The other reason is that the function might be narrow canyon near a minimum. In this case, gradient descent can oscillate between either side of the canyon and descend very slowly. A good example of this type of function is the rosenbrock function, defined as $f(x,y) = (1-x)^2 + 100(y - x^2)^2$. The global minimizer of the rosenbrock function is $(1,1)$. The contour plot below shows how steep and narrow this function is.

```
x = np.linspace(-5, 5, 200)
X, Y = np.meshgrid(x, x)
Z = opt.rosen([X, Y])
fig, ax = plt.subplots()
cax = ax.contourf(X, Y, Z, 50)
fig.colorbar(cax)
plt.show()
```

Gradient descent takes over 11,000 iterations to compute the minimizer starting at $(-2,-2)$, which is relatively close to the minimizer.

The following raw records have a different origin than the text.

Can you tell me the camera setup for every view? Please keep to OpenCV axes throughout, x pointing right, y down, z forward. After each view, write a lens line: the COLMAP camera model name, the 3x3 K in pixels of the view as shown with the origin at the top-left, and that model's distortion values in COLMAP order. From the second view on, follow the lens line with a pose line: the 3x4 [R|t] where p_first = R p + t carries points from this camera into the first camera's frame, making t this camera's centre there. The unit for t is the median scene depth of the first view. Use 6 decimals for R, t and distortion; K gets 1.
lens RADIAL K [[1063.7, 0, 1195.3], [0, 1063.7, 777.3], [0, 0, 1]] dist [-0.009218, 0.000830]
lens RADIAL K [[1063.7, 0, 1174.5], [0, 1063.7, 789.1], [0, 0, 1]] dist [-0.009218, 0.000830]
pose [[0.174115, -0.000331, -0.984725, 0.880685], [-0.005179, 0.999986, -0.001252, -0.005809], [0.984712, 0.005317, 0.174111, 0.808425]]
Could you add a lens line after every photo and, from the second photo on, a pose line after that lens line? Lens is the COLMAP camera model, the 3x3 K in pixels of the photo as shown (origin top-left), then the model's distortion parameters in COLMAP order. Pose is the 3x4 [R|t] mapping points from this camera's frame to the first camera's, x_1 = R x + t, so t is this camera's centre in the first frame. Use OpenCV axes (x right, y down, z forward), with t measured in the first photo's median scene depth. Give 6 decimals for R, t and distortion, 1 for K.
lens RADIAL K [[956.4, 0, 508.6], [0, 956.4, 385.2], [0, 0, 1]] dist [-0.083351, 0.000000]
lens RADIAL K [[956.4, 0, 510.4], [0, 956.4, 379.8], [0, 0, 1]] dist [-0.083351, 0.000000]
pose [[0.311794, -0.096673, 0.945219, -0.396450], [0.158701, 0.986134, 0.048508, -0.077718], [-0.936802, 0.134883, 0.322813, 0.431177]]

`gradient_descent(opt.rosen, opt.rosen_der, np.array([-2,-2]), maxiter=20000)`

`(array([ 0.9999912 , 0.99998234]), 7.775709809680371e-11, 11990)`

## Use in Deep Learning

One of the most well-known uses of gradient descent is in deep learning. Deep learning refers to the use of "deep" neural networks for artificial intelligence. Neural networks can become quite complex, but when it comes down to it, a neural network is just a function. Specifically, it's function that is defined by a large set of parameters. When someone refers to a neural network "learning", what's really going on is the network is adjusting these parameters in order to produce more sensible output. One of the most common ways it can adjust these parameters is by treating them as inputs to another function called the loss function, then optimizing the loss function with gradient descent.